VAV1 fusions and the VAV1 Δ778–786 mutation induce increased VAV1 signaling in T cells. (A) Analysis of ERK1/2 and PLCγ1 phosphorylation in J.VAV1 cells upon expression of VAV1 fusion proteins or the VAV1 Δ778–786 intragenic deletion mutant. The VAV1 Δ835–845 C-terminal SH3 domain deletion mutant is used as positive control for VAV1 activity. (B and C) Reporter assays analyzing JNK (B) and NFAT activity (C) in JURKAT cells expressing wild-type, mutant, or fusion VAV1 proteins in basal conditions and upon stimulation with anti-CD3. A.U., arbitrary units. (D) Quantitative RT-PCR analysis of CD40L and IL2 NFAT target genes in JURKAT cells expressing wild-type, mutant, or fusion VAV1 proteins in basal conditions and upon stimulation with anti-CD3. (E) Immunoprecipitation/Western blot analysis of VAV1 Tyr174 phosphorylation in J.VAV1 cells upon expression of wild-type and mutant or fusion VAV1 proteins shows increased activated phosphorylation of VAV1 mutants and fusion proteins compared with wild-type control.
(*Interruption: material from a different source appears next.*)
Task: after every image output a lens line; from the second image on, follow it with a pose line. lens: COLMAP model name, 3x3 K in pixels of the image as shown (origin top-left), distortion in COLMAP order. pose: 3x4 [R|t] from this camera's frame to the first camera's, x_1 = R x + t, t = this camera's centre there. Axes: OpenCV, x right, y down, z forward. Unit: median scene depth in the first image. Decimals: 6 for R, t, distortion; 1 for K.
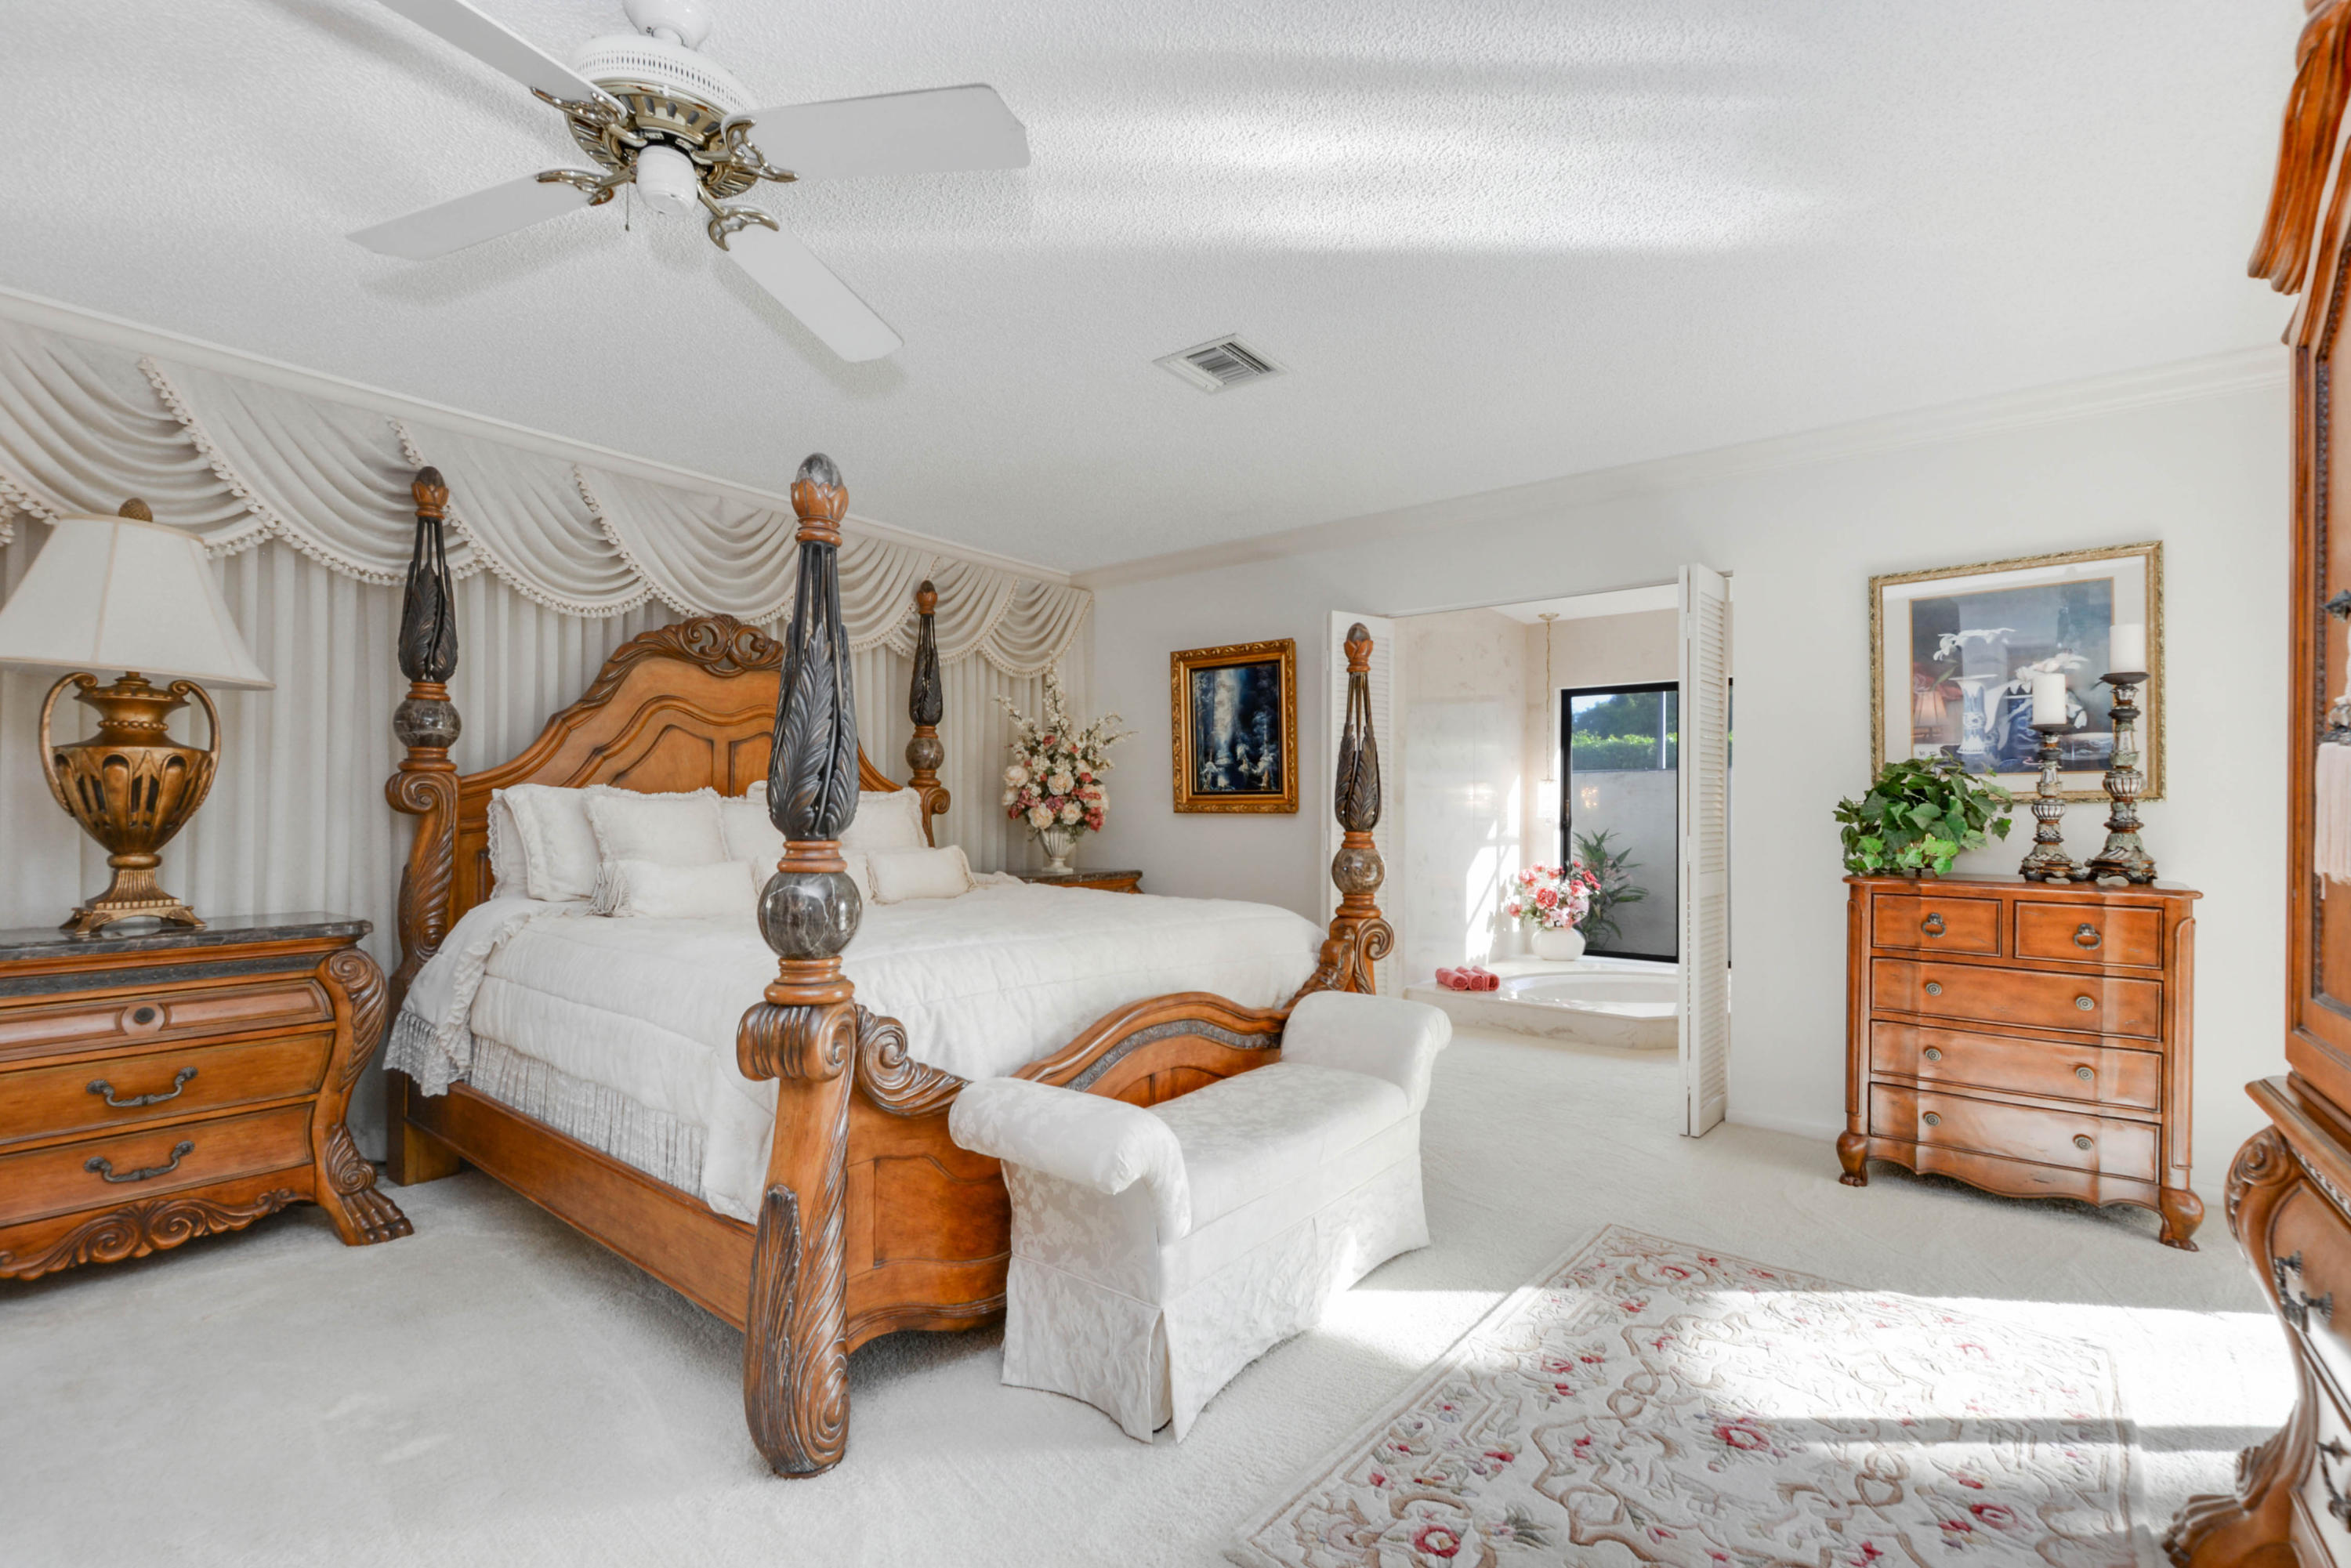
lens RADIAL K [[1053.7, 0, 1171.3], [0, 1053.7, 806.6], [0, 0, 1]] dist [0.005467, 0.000508]
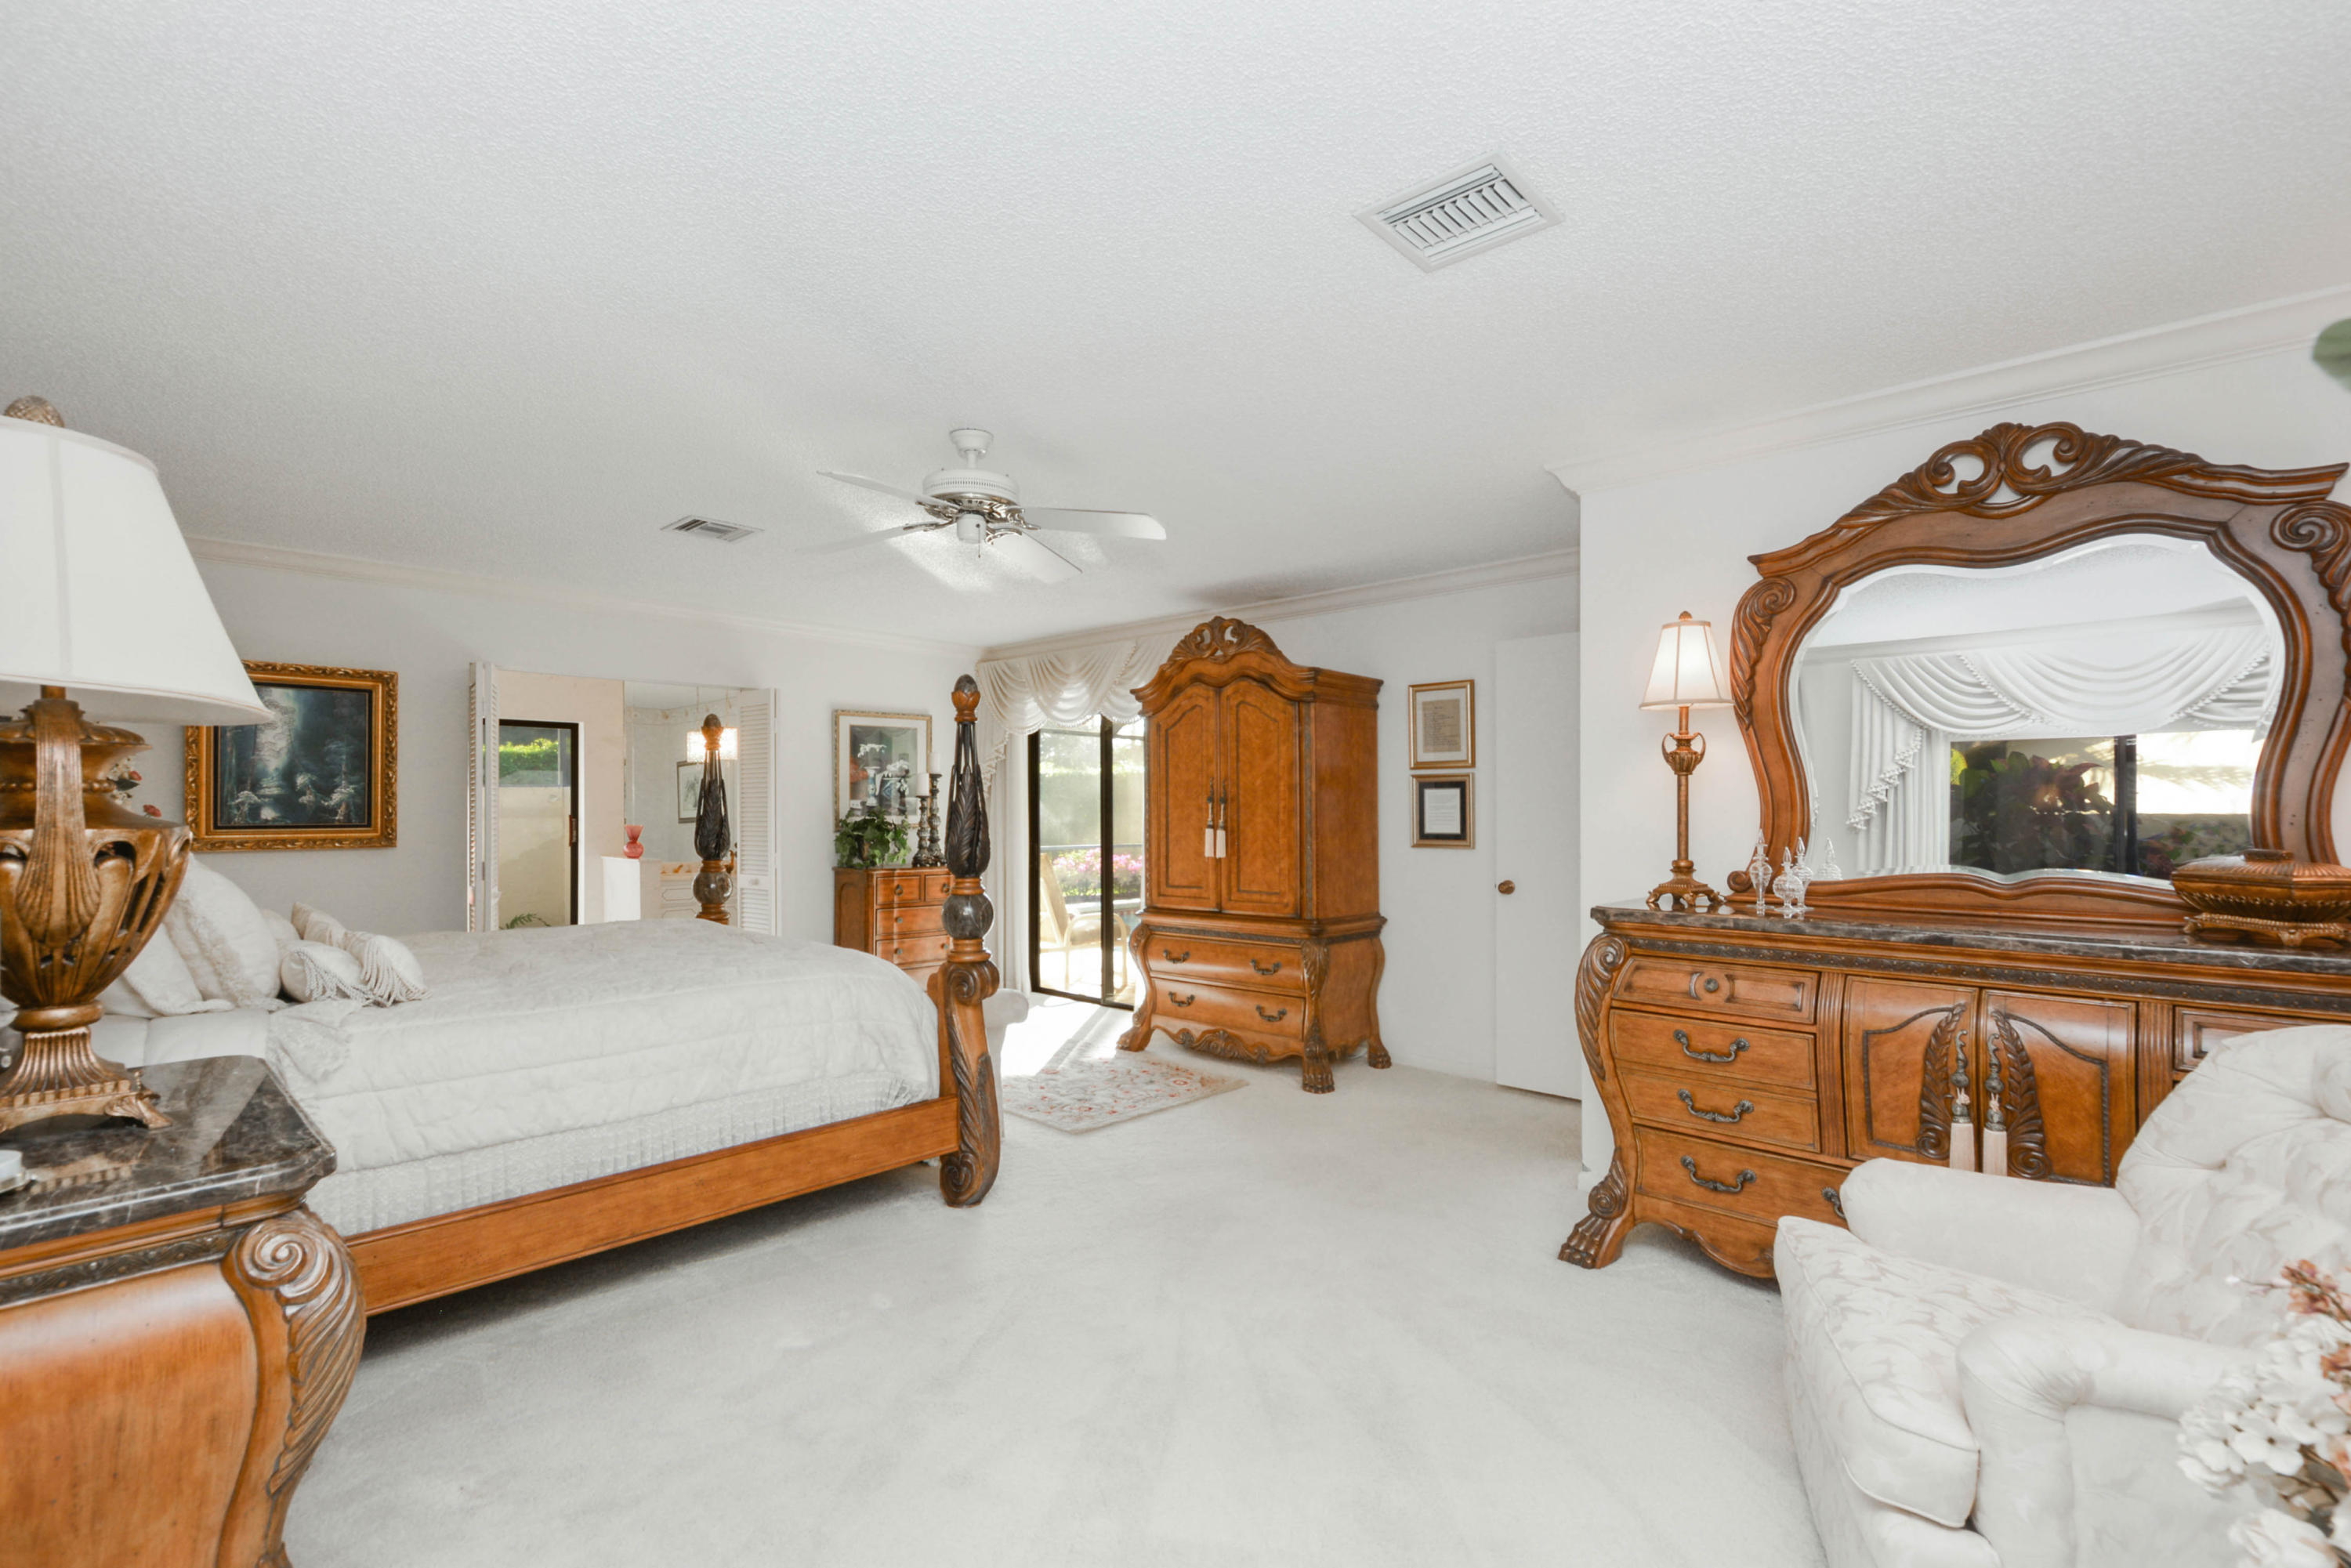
lens RADIAL K [[1053.7, 0, 1172.5], [0, 1053.7, 796.6], [0, 0, 1]] dist [0.005467, 0.000508]
pose [[0.077544, 0.006648, 0.996967, -0.812810], [-0.005192, 0.999967, -0.006264, -0.038147], [-0.996975, -0.004691, 0.077576, 0.179810]]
Bar graphs in B–D show mean values, and error bars represent the SD. Values are indicative of results in triplicate samples in a representative example of three independent experiments. P values were calculated using two-tailed Student’s t test; *P < 0.05 relative to nonstimulated wild-type VAV1-expressing cells; ^#P < 0.05 relative to stimulated wild-type VAV1-expressing cells. EV, empty vector; IB, immunoblotting; IP, immunoprecipitation.